The BoHV-1 UL49.5 ORF, also known as glycoprotein N (gN), is a 96 amino acid protein (121). The BoHV-1 and pseudorabies virus UL49.5 proteins interfere with processing of the transporter-associated antigen processing (TAP)-mediated transport of cytosolic peptides into the endoplasmic reticulum because UL49.5 renders the TAP complex susceptible to proteolytic degradation (122, 123). Peptide transport by TAP is crucial for MHC class I antigen presentation and recognition of infected cells by CD8+ T cells (122, 124–126). Infection of calves with a UL49.5 BoHV-1 mutant leads to increased levels of virus neutralizing antibody and cellular immune responses when compared to the parental wild-type virus (127).
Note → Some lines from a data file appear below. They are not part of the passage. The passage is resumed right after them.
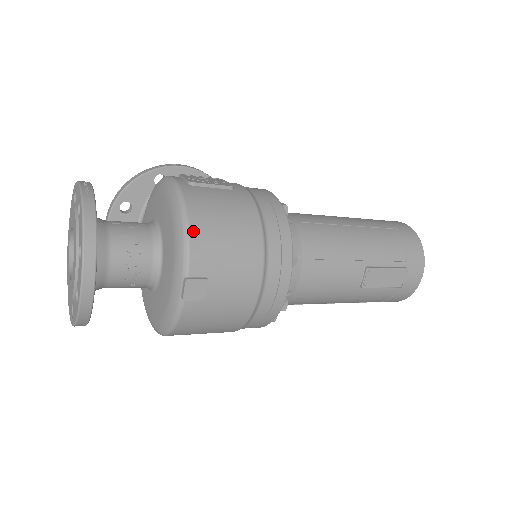
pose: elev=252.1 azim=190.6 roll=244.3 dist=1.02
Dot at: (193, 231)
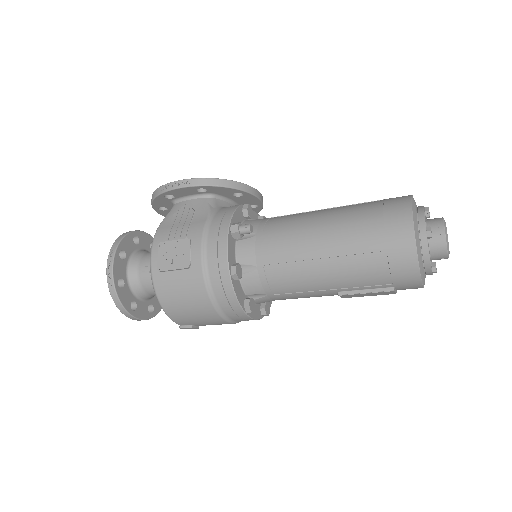
Dot at: (168, 312)
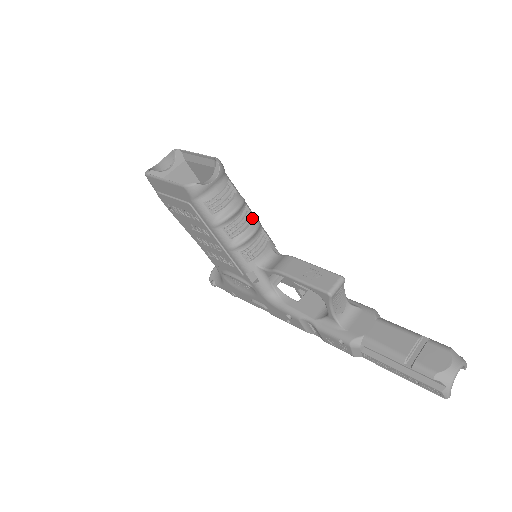
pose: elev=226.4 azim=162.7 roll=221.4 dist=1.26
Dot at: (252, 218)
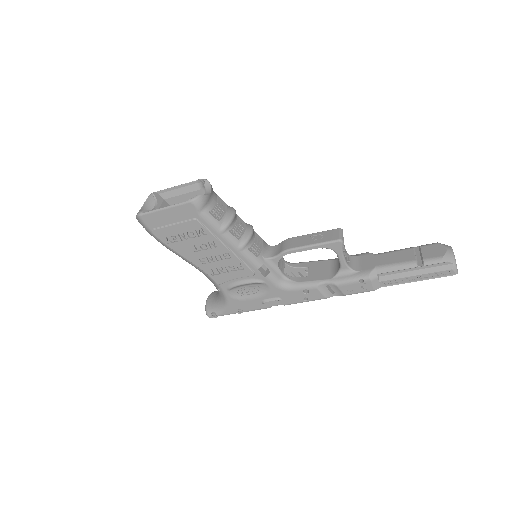
Dot at: (244, 222)
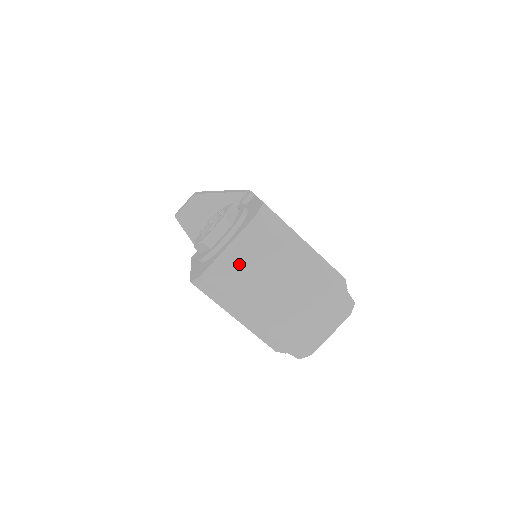
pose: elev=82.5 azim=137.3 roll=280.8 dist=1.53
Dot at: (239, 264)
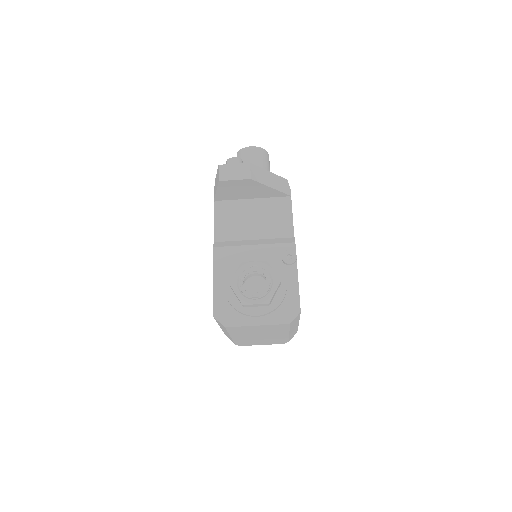
Dot at: (253, 329)
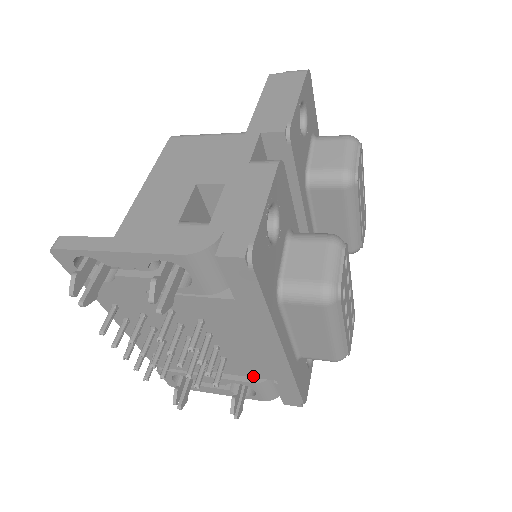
VP8, the most abundant tegument protein in the virion, enhances growth in cultured cells and is required for pathogenesis in calves (128). VP8 interacts with DDB1 (DNA damaging-binding protein 1) that is associated with a E3 ubiquitin ligase complex (129), and remodels PML nuclear bodies (130). Recent studies demonstrated VP8 interacts with STAT1 (Signal transducer and activator of transcription 1) and prevents STAT1 from entering the nucleus (131). Stat1 is bound to the IFN-γ receptor and upon IFN-γ binding to its receptor (Jak1 and Jak2) phosphorylates specific tyrosine residues on STAT1. STAT1 subsequently enters the nucleus and stimulates GAS (IFN-γ activated sequences) setting off a second wave of IFN-γ (132). Following IFN-α or IFN-β stimulation, STAT1 forms a heterodimer with STAT2 and this heterodimer binds an ISRE element and activates transcription (133). VP8 also interferes with IFN-β signaling activity by reducing an interferon sensitive response element (ISRE) responsive promoter in transfected or infected cells. Thus, VP8 is a potent IFN antagonist that can interfere with host innate immune responses in the absence of de novo viral protein synthesis.
BoHV-1 is a very successful pathogen because it encodes several genes that impair intrinsic and innate immune responses throughout productive infection (see Figure 1). VP8 is likely the initial anti-viral protein that impairs antiviral IFN responses because high levels of VP8 are present in the tegument of incoming viral particles. bICP0, which is encoded by the IEtu1 promoter, would be an early interferon antagonist. bICP27 via unknown mechanisms interferes with IFN-β promoter activation. Three late proteins (gG, UL49.5, and VP8) would further antagonize immune-recognition. In summary, the presence of viral proteins in the virion and expression of viral proteins throughout productive infection allows for high levels of virus production during acute infection and reactivation from latency in cattle.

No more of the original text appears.